While cricket is popular in certain countries around the world, it has always suffered on the international level without any play in the major US media market, but now cricket is stepping into the lead in Internet integration.

Cricket has deals brewing in both the Internet streamin and Internet social media / gaming spaces. Both Google and Facebook have major initiatives with the Indian Premier League (IPL)

Google India has signed a two-year deal with Global Cricket Ventures, the licensing partner to the Indian Premier League, which provides Google the exclusive rights to stream live cricket matches from the IPL on YouTube.  This is a huge deal because the streaming of the 2010 IPL season is the first time a large-scale global sporting event will be streamed. 

Indian Premier League Commissioner & Chairman, Lalit Modi  has set his sights on being "the single largest sporting league in the world."  With the Youtube deal expected to reach at least a half-a-billion viewers - he might actually have a shot at that boast.  Oddly enough, the primary country excluded from the YouTube deal is the US, because Willow TV already holds the North America internet rights.

But Modi has not stopped at streaming video.  The IPL has sold the the official gaming rights to the IPL tournament to Indiagames, one of of India’s largest gaming companies.
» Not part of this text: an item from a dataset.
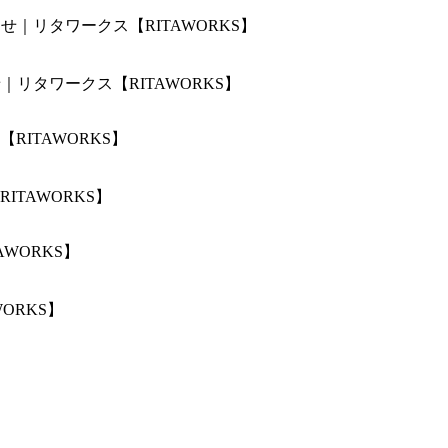
せ｜リタワークス【RITAWORKS】
TAWORKS】
ORKS】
Indiagames will be launching a series of web and mobile apps throughout the next 45 days of the IPL tournament. The first application, called IPL Indiagames T20 Fever, is an online game that uses Facebook Connect to allow users to create cricket teams consisting of both Facebook friends and IPL professional cricketers. This partnership will Facebook a much needed push against their rival social network Orkut.

A second game, IPL Indiagames 140Cricket,  will be based on a “Cricket Manager” concept and will target both Twitter and Facebook users to construct and manage teams. As if YouTube and Facebook were not big enough players, the IPL is finding a Twitter link too.

Cricket may be the quintessential reserved English game, but the the IPL is pushing into the 21st century to try and be the leader in integrating sports and the Internet.